Provided entries:
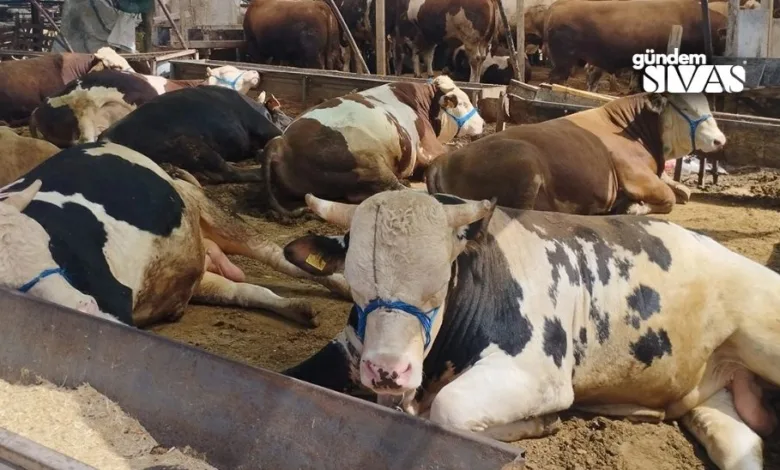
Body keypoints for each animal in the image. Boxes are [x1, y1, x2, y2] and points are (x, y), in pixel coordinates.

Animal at [0, 141, 350, 328]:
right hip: (191, 271)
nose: (84, 306)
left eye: (47, 244)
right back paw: (299, 308)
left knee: (279, 256)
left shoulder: (115, 297)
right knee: (241, 290)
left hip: (211, 211)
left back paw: (343, 288)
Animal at [262, 76, 482, 216]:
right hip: (368, 161)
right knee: (393, 188)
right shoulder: (429, 149)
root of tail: (281, 141)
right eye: (463, 103)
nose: (481, 122)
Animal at [424, 91, 724, 215]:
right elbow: (668, 198)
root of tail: (443, 160)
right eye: (686, 107)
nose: (720, 140)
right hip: (526, 163)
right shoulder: (635, 174)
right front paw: (634, 207)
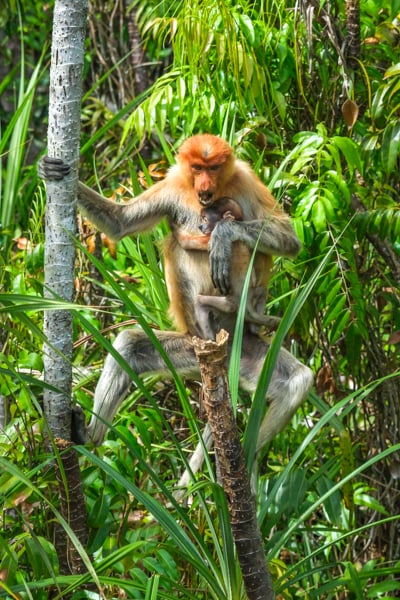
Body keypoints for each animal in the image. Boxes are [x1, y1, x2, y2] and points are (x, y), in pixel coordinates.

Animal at [195, 196, 280, 338]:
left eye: (205, 219)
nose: (200, 226)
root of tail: (245, 305)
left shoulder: (211, 237)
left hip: (229, 303)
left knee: (199, 302)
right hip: (251, 295)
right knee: (262, 290)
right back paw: (255, 329)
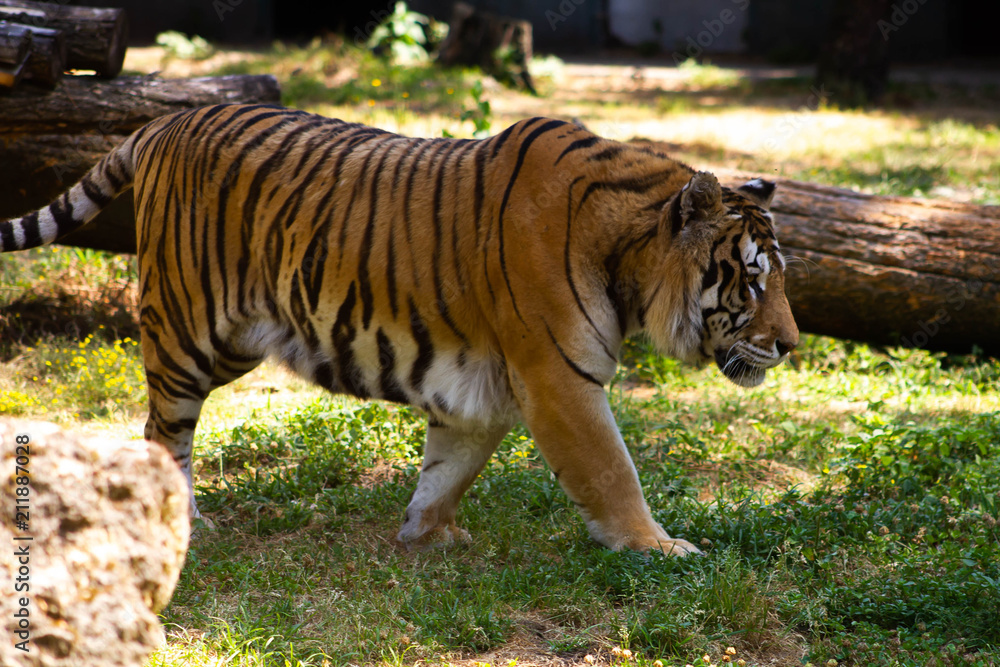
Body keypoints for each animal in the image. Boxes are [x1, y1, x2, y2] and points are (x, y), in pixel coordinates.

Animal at [0, 105, 799, 555]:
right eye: (753, 279)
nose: (790, 345)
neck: (629, 256)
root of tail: (163, 121)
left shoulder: (488, 382)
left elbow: (449, 468)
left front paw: (427, 534)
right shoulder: (558, 380)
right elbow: (612, 471)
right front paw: (657, 547)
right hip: (189, 330)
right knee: (164, 431)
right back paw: (181, 522)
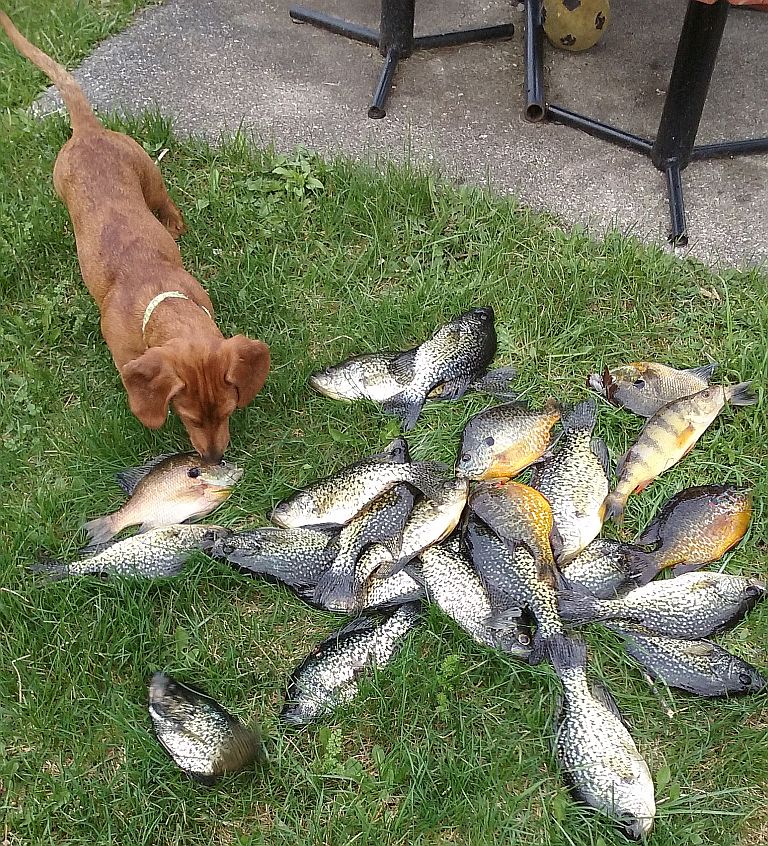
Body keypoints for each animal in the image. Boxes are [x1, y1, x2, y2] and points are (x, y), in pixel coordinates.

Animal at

What is needed:
Every line holding the word "tail" should be copied out of the records above.

Answer:
root of tail: (281, 141)
root of tail: (443, 160)
root of tail: (245, 305)
root of tail: (163, 121)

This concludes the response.